1. From the moment your medication is given, until you are back in your room again, you pay attention only to the voice that speaks directly to you. All other sounds seem pleasantly far away, a lulling, soothing sound . . . like background music ... or the sound of waves gently lapping on the shore. That drowsy, dreamy, sleepy feeling increases with each sound . . . making you more comfortable.
2. Your medication can be the signal to start a pleasant daydream going of some pleasant activity in a special place where you feel safe, secure and contented.
3. The whole operative area remains soft, loose, limp and comfortable throughout the operation and afterward until completely healed.
4. You awaken in the recovery room as if from a restful, peaceful sleep, refreshed and pleasantly surprised to find your operation completed, your condition relieved, and healing already well under way.
5. The sensations you feel are those of healing, a little pulling that tells you the area is well put together again . . . slight cramping ... a little heaviness or tingling reminds you that healing is already begun and acts as a signal to let the area become soft, loose and comfortable again . . . and to keep it that way.
6. You can recover quickly, completely, comfortably.
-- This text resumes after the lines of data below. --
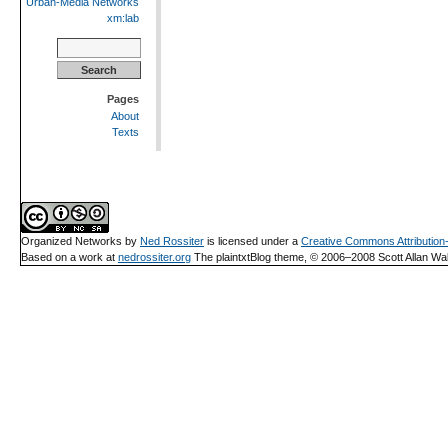
Urban-Media Networks
xm:lab
Search
for:
Pages
About
Texts
Organized Networks
by
Ned Rossiter
is licensed under a
Creative Commons Attributio
Based on a work at
nedrossiter.org
The plaintxtBlog theme, © 2006–2008 Scott Allan Wal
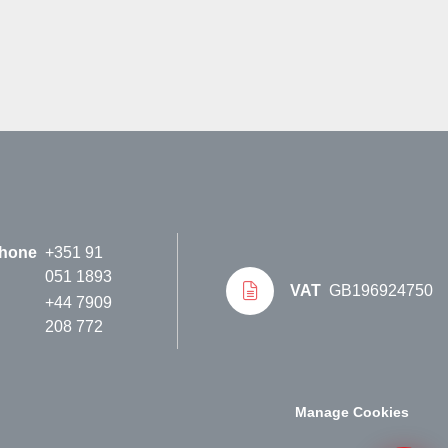
hone
+351 91
051 1893
VAT
GB196924750
+44 7909
208 772
Manage Cookies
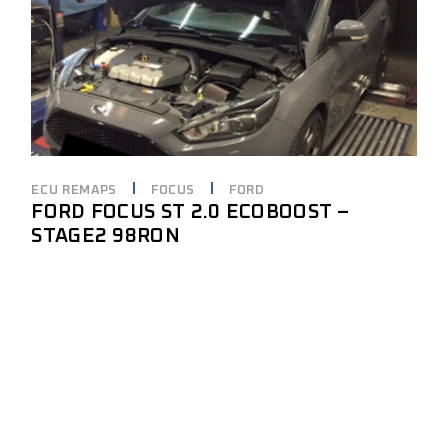
ECU REMAPS
FOCUS
FORD
FORD FOCUS ST 2.0 ECOBOOST –
STAGE2 98RON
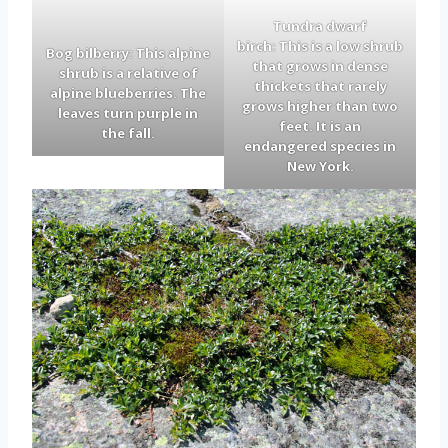
Tundra dwarf
birch: This is a low shrub
Bog bilberry: This alpine
that grows in dense
shrub is a relative of
thickets that rarely
alpine blueberries. The
grows higher than two
leaves turn purple in
feet. It is an
the fall.
endangered species in
New York.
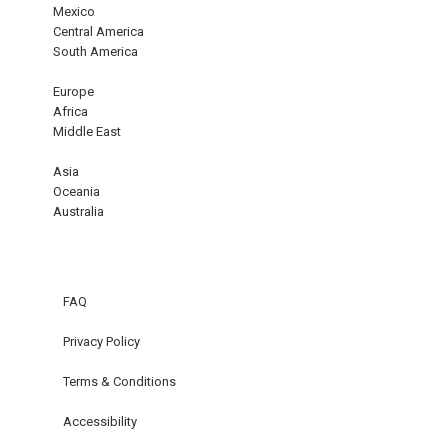
Mexico
Central America
South America
Europe
Africa
Middle East
Asia
Oceania
Australia
FAQ
Privacy Policy
Terms & Conditions
Accessibility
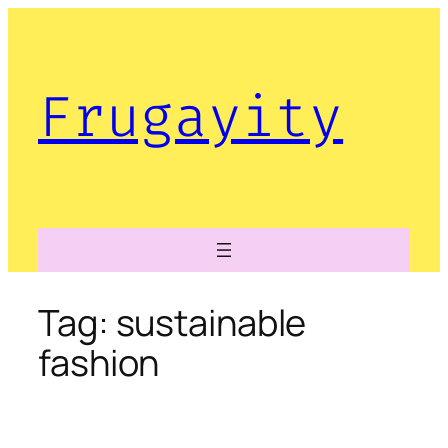
Skip
to
content
Frugayity
Tag:
sustainable
fashion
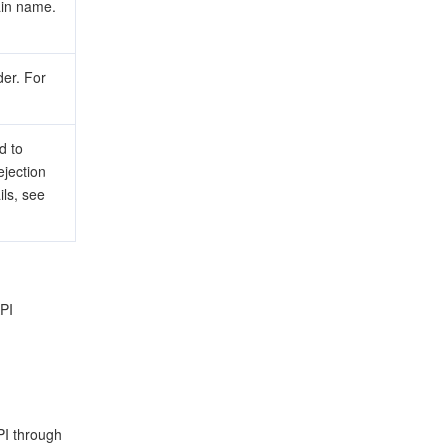
ain name.
er. For
d to
ejection
ils, see
API
PI through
7. You can be pleased to find how easily you can pass water, move bowels, enjoy meals, breathe deeply. You can cough to clear your throat as needed and go on breathing gently, easily, deeply and comfortably.
8. You have time now to rest ... to think of pleasant things like how nice it will be to feel like yourself again . . . Time to enjoy all the T.L.C. of the doctors, nurses and others working with you to help you get better fast.
9. You will be quite calm, comfortable and cooperative throughout, following all the easy instructions given to help you.
10. You can be pleasantly surprised to find it much easier than you anticipated . . . and be very thankful!